▶ **Requirement**: Write out every one of the following rows exactly, line for line.

▶ **Dataset**:
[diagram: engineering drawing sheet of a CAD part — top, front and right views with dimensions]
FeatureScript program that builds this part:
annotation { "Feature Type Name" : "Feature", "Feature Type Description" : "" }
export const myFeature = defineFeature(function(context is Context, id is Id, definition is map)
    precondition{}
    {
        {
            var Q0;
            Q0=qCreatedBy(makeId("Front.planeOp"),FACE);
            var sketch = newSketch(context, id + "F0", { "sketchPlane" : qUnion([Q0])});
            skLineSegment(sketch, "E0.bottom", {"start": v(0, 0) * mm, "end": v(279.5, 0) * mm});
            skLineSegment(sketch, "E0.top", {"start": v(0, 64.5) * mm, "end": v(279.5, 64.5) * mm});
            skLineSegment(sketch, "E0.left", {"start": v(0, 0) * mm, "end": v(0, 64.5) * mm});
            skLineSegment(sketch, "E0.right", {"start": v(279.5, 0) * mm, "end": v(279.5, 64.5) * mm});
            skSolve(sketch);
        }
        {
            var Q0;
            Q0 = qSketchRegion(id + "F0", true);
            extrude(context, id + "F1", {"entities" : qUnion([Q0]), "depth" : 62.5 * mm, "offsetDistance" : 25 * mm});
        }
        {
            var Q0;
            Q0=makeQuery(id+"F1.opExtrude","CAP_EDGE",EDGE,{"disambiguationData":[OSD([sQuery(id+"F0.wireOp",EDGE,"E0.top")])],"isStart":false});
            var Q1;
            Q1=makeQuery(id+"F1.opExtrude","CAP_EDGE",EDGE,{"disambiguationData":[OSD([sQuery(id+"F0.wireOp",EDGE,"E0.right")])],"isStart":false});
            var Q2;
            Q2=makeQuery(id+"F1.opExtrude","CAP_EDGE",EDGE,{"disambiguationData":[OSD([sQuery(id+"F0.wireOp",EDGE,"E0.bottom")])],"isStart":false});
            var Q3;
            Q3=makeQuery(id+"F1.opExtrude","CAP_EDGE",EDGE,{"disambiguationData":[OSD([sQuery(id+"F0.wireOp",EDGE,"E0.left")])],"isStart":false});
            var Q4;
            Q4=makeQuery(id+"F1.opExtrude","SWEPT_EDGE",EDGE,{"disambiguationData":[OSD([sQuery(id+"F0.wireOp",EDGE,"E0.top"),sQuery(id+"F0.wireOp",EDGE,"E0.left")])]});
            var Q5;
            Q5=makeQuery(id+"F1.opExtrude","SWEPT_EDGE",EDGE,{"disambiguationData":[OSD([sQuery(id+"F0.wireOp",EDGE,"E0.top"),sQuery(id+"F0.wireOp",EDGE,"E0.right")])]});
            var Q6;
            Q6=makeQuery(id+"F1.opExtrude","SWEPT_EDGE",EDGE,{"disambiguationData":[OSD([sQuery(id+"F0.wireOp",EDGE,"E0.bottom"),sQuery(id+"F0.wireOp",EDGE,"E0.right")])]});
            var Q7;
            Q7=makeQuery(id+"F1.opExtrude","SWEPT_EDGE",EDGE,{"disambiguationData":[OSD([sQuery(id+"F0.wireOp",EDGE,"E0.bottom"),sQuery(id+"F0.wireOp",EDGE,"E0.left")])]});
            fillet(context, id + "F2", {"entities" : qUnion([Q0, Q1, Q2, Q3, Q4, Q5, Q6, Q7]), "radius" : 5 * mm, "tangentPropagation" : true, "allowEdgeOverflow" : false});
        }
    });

▶ **The answer**:
[diagram: engineering drawing sheet of a CAD part — top, front and right views with dimensions]
FeatureScript program that builds this part:
annotation { "Feature Type Name" : "Feature", "Feature Type Description" : "" }
export const myFeature = defineFeature(function(context is Context, id is Id, definition is map)
    precondition{}
    {
        {
            var Q0;
            Q0=qCreatedBy(makeId("Front.planeOp"),FACE);
            var sketch = newSketch(context, id + "F0", { "sketchPlane" : qUnion([Q0])});
            skLineSegment(sketch, "E0.bottom", {"start": v(0, 0) * mm, "end": v(279.5, 0) * mm});
            skLineSegment(sketch, "E0.top", {"start": v(0, 64.5) * mm, "end": v(279.5, 64.5) * mm});
            skLineSegment(sketch, "E0.left", {"start": v(0, 0) * mm, "end": v(0, 64.5) * mm});
            skLineSegment(sketch, "E0.right", {"start": v(279.5, 0) * mm, "end": v(279.5, 64.5) * mm});
            skSolve(sketch);
        }
        {
            var Q0;
            Q0 = qSketchRegion(id + "F0", true);
            extrude(context, id + "F1", {"entities" : qUnion([Q0]), "depth" : 62.5 * mm, "offsetDistance" : 25 * mm});
        }
        {
            var Q0;
            Q0=makeQuery(id+"F1.opExtrude","CAP_EDGE",EDGE,{"disambiguationData":[OSD([sQuery(id+"F0.wireOp",EDGE,"E0.top")])],"isStart":false});
            var Q1;
            Q1=makeQuery(id+"F1.opExtrude","CAP_EDGE",EDGE,{"disambiguationData":[OSD([sQuery(id+"F0.wireOp",EDGE,"E0.right")])],"isStart":false});
            var Q2;
            Q2=makeQuery(id+"F1.opExtrude","CAP_EDGE",EDGE,{"disambiguationData":[OSD([sQuery(id+"F0.wireOp",EDGE,"E0.bottom")])],"isStart":false});
            var Q3;
            Q3=makeQuery(id+"F1.opExtrude","CAP_EDGE",EDGE,{"disambiguationData":[OSD([sQuery(id+"F0.wireOp",EDGE,"E0.left")])],"isStart":false});
            var Q4;
            Q4=makeQuery(id+"F1.opExtrude","SWEPT_EDGE",EDGE,{"disambiguationData":[OSD([sQuery(id+"F0.wireOp",EDGE,"E0.top"),sQuery(id+"F0.wireOp",EDGE,"E0.left")])]});
            var Q5;
            Q5=makeQuery(id+"F1.opExtrude","SWEPT_EDGE",EDGE,{"disambiguationData":[OSD([sQuery(id+"F0.wireOp",EDGE,"E0.top"),sQuery(id+"F0.wireOp",EDGE,"E0.right")])]});
            var Q6;
            Q6=makeQuery(id+"F1.opExtrude","SWEPT_EDGE",EDGE,{"disambiguationData":[OSD([sQuery(id+"F0.wireOp",EDGE,"E0.bottom"),sQuery(id+"F0.wireOp",EDGE,"E0.right")])]});
            var Q7;
            Q7=makeQuery(id+"F1.opExtrude","SWEPT_EDGE",EDGE,{"disambiguationData":[OSD([sQuery(id+"F0.wireOp",EDGE,"E0.bottom"),sQuery(id+"F0.wireOp",EDGE,"E0.left")])]});
            fillet(context, id + "F2", {"entities" : qUnion([Q0, Q1, Q2, Q3, Q4, Q5, Q6, Q7]), "radius" : 5 * mm, "tangentPropagation" : true, "allowEdgeOverflow" : false});
        }
    });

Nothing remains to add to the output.